Getting the transformer embeddings right mattered more than we expected. Early keyword searches missed semantically relevant regulation sections. Switching to dense vector retrieval with metadata filtering (scoping to the target regulation's doc_id before running cosine similarity) eliminated false matches from unrelated rules and dramatically improved the context quality feeding into Gemini.

Each Gemini call takes 3 to 5 minutes. Fifteen facilities meant over an hour of API calls. We built a batch caching pipeline that pre-generates every result, so the demo responds instantly while still being reproducible with live Gemini.

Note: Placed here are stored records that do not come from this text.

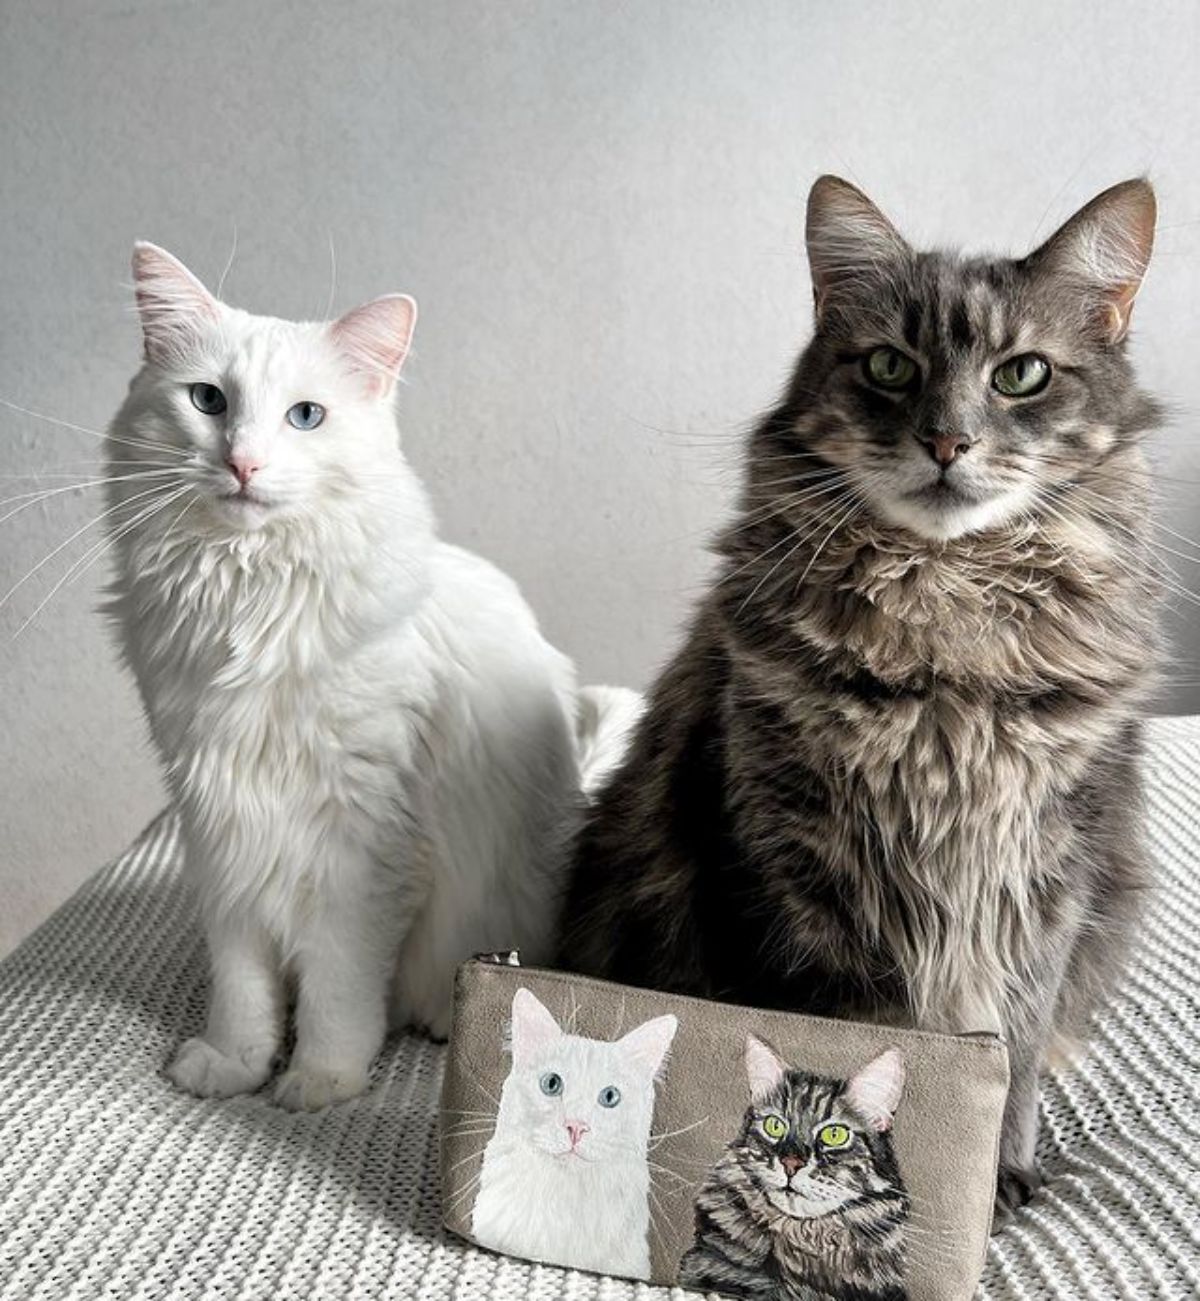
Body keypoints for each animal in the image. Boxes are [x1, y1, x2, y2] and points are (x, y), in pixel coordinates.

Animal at [107, 241, 640, 1108]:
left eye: (305, 416)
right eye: (208, 400)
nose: (243, 462)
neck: (251, 597)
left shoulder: (363, 847)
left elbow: (339, 985)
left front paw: (319, 1080)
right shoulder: (217, 830)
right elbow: (243, 986)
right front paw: (235, 1063)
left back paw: (438, 1021)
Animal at [562, 175, 1160, 1217]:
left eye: (1022, 375)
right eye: (888, 365)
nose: (947, 439)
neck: (946, 636)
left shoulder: (1052, 876)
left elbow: (1014, 1054)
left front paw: (996, 1179)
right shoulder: (788, 873)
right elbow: (845, 1036)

Accomplishments that we're proud of

76 legal requirements extracted from one regulation with zero hallucinated section numbers. Sub-second compliance checks for all 15 facilities. A non-compliant finding for Young Nursery that a real regulator could act on today. A RAG pipeline that retrieves genuinely relevant regulatory context instead of keyword noise. And the entire system is built to be replicated: swap the seed data and prompts, and RegRadar becomes a compliance engine for any federally regulated industry.

What we learned

Prompt architecture matters more than prompt wording. Two passes beats one, every time. Caching isn't optimization, it's a product feature. Vector retrieval with metadata pre-filtering outperforms naive semantic search when your corpus contains multiple documents on similar topics. And domain specificity is everything in legal AI: telling the model about a specific farm's herd size and permit type produces dramatically better results than asking it to "check compliance" generically.

What's next for RegRadar

Scale from 15 farms to all 2,307 NC CAFOs. Ingest the state-level permit (AWG100000) and NC administrative code alongside federal rules. Add real-time Federal Register monitoring so new regulations trigger alerts automatically. Fine-tune a domain-specific embedding model on environmental regulatory text to improve retrieval precision beyond what general-purpose sentence-transformers provide. Build a public community dashboard so residents in affected counties can see compliance data for farms near their homes.

And then take it beyond agriculture. Mining operations in Appalachia, refineries along the Gulf Coast, food processing plants in the Midwest. Anywhere communities need transparency and regulators need scale, RegRadar can be there.